» **Data shown**:
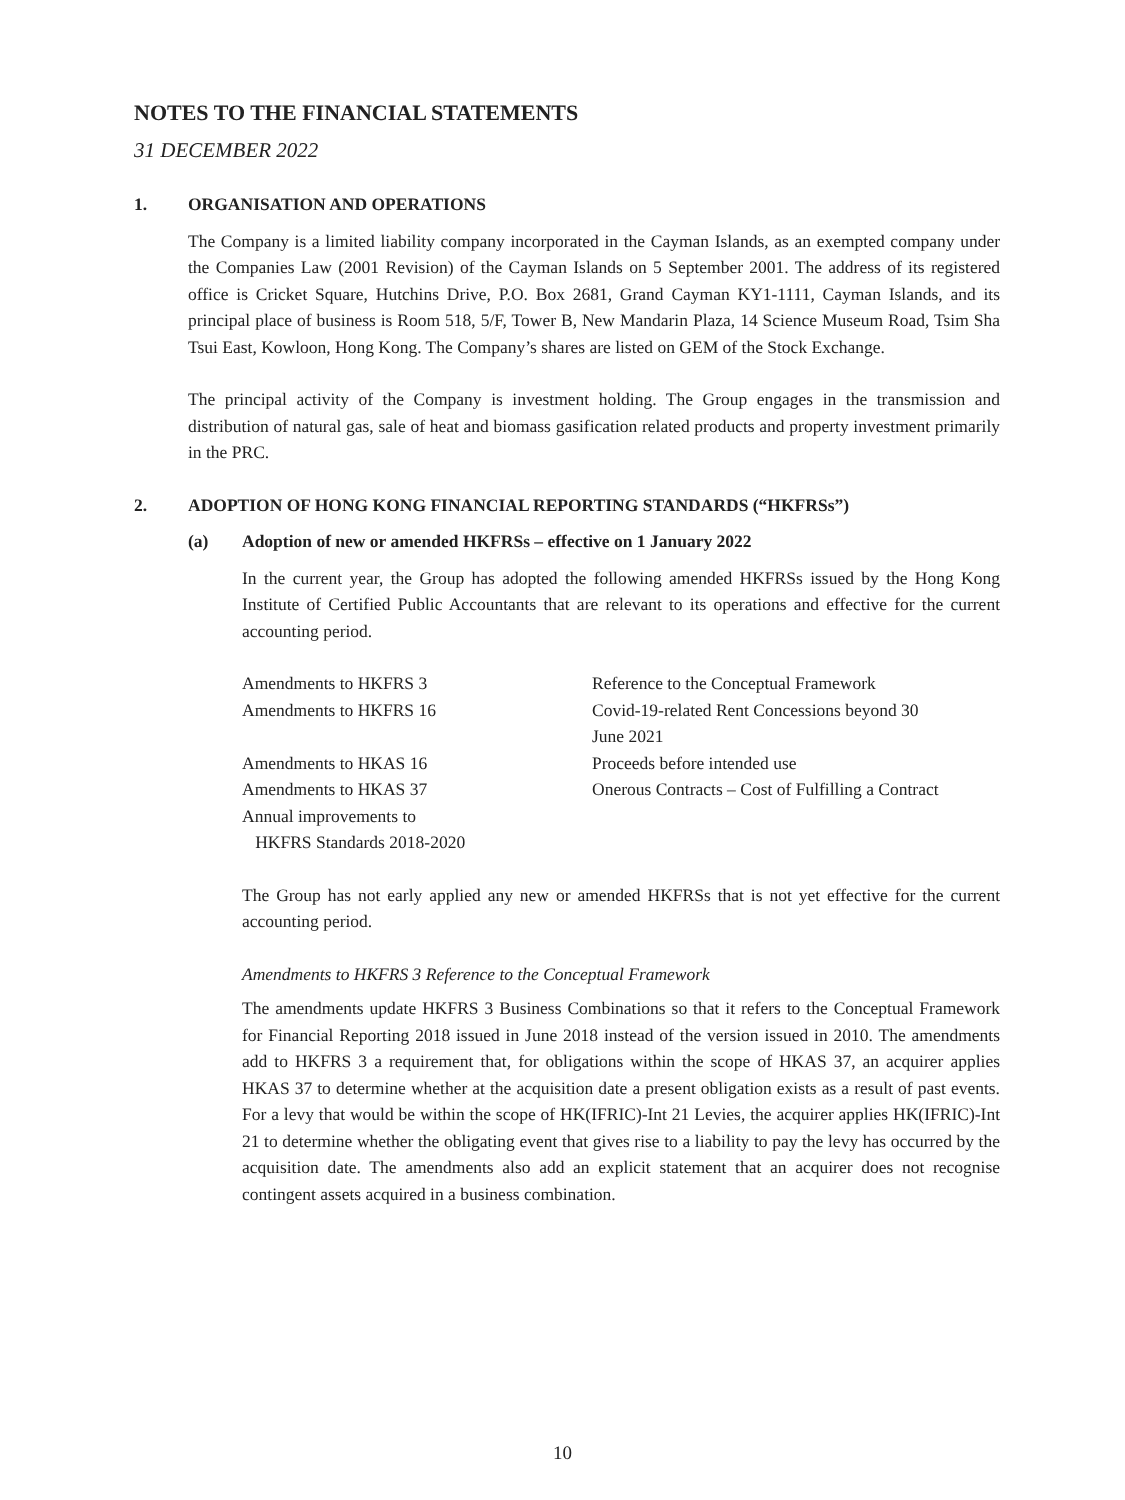NOTES TO THE FINANCIAL STATEMENTS
31 DECEMBER 2022
1. ORGANISATION AND OPERATIONS
The Company is a limited liability company incorporated in the Cayman Islands, as an exempted company under the Companies Law (2001 Revision) of the Cayman Islands on 5 September 2001. The address of its registered office is Cricket Square, Hutchins Drive, P.O. Box 2681, Grand Cayman KY1-1111, Cayman Islands, and its principal place of business is Room 518, 5/F, Tower B, New Mandarin Plaza, 14 Science Museum Road, Tsim Sha Tsui East, Kowloon, Hong Kong. The Company’s shares are listed on GEM of the Stock Exchange.
The principal activity of the Company is investment holding. The Group engages in the transmission and distribution of natural gas, sale of heat and biomass gasification related products and property investment primarily in the PRC.
2. ADOPTION OF HONG KONG FINANCIAL REPORTING STANDARDS (“HKFRSs”)
(a) Adoption of new or amended HKFRSs – effective on 1 January 2022
In the current year, the Group has adopted the following amended HKFRSs issued by the Hong Kong Institute of Certified Public Accountants that are relevant to its operations and effective for the current accounting period.
| Amendments to HKFRS 3 | Reference to the Conceptual Framework |
| Amendments to HKFRS 16 | Covid-19-related Rent Concessions beyond 30 June 2021 |
| Amendments to HKAS 16 | Proceeds before intended use |
| Amendments to HKAS 37 | Onerous Contracts – Cost of Fulfilling a Contract |
| Annual improvements to HKFRS Standards 2018-2020 | |
The Group has not early applied any new or amended HKFRSs that is not yet effective for the current accounting period.
Amendments to HKFRS 3 Reference to the Conceptual Framework
The amendments update HKFRS 3 Business Combinations so that it refers to the Conceptual Framework for Financial Reporting 2018 issued in June 2018 instead of the version issued in 2010. The amendments add to HKFRS 3 a requirement that, for obligations within the scope of HKAS 37, an acquirer applies HKAS 37 to determine whether at the acquisition date a present obligation exists as a result of past events. For a levy that would be within the scope of HK(IFRIC)-Int 21 Levies, the acquirer applies HK(IFRIC)-Int 21 to determine whether the obligating event that gives rise to a liability to pay the levy has occurred by the acquisition date. The amendments also add an explicit statement that an acquirer does not recognise contingent assets acquired in a business combination.
10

» **Task objective**: Each entry should be set down exactly, pictures excluded.

» **Result of this exercise**:
NOTES TO THE FINANCIAL STATEMENTS
31 DECEMBER 2022
1. ORGANISATION AND OPERATIONS
The Company is a limited liability company incorporated in the Cayman Islands, as an exempted company under the Companies Law (2001 Revision) of the Cayman Islands on 5 September 2001. The address of its registered office is Cricket Square, Hutchins Drive, P.O. Box 2681, Grand Cayman KY1-1111, Cayman Islands, and its principal place of business is Room 518, 5/F, Tower B, New Mandarin Plaza, 14 Science Museum Road, Tsim Sha Tsui East, Kowloon, Hong Kong. The Company’s shares are listed on GEM of the Stock Exchange.
The principal activity of the Company is investment holding. The Group engages in the transmission and distribution of natural gas, sale of heat and biomass gasification related products and property investment primarily in the PRC.
2. ADOPTION OF HONG KONG FINANCIAL REPORTING STANDARDS (“HKFRSs”)
(a) Adoption of new or amended HKFRSs – effective on 1 January 2022
In the current year, the Group has adopted the following amended HKFRSs issued by the Hong Kong Institute of Certified Public Accountants that are relevant to its operations and effective for the current accounting period.
| Amendments to HKFRS 3 | Reference to the Conceptual Framework |
| Amendments to HKFRS 16 | Covid-19-related Rent Concessions beyond 30 June 2021 |
| Amendments to HKAS 16 | Proceeds before intended use |
| Amendments to HKAS 37 | Onerous Contracts – Cost of Fulfilling a Contract |
| Annual improvements to HKFRS Standards 2018-2020 | |
The Group has not early applied any new or amended HKFRSs that is not yet effective for the current accounting period.
Amendments to HKFRS 3 Reference to the Conceptual Framework
The amendments update HKFRS 3 Business Combinations so that it refers to the Conceptual Framework for Financial Reporting 2018 issued in June 2018 instead of the version issued in 2010. The amendments add to HKFRS 3 a requirement that, for obligations within the scope of HKAS 37, an acquirer applies HKAS 37 to determine whether at the acquisition date a present obligation exists as a result of past events. For a levy that would be within the scope of HK(IFRIC)-Int 21 Levies, the acquirer applies HK(IFRIC)-Int 21 to determine whether the obligating event that gives rise to a liability to pay the levy has occurred by the acquisition date. The amendments also add an explicit statement that an acquirer does not recognise contingent assets acquired in a business combination.
10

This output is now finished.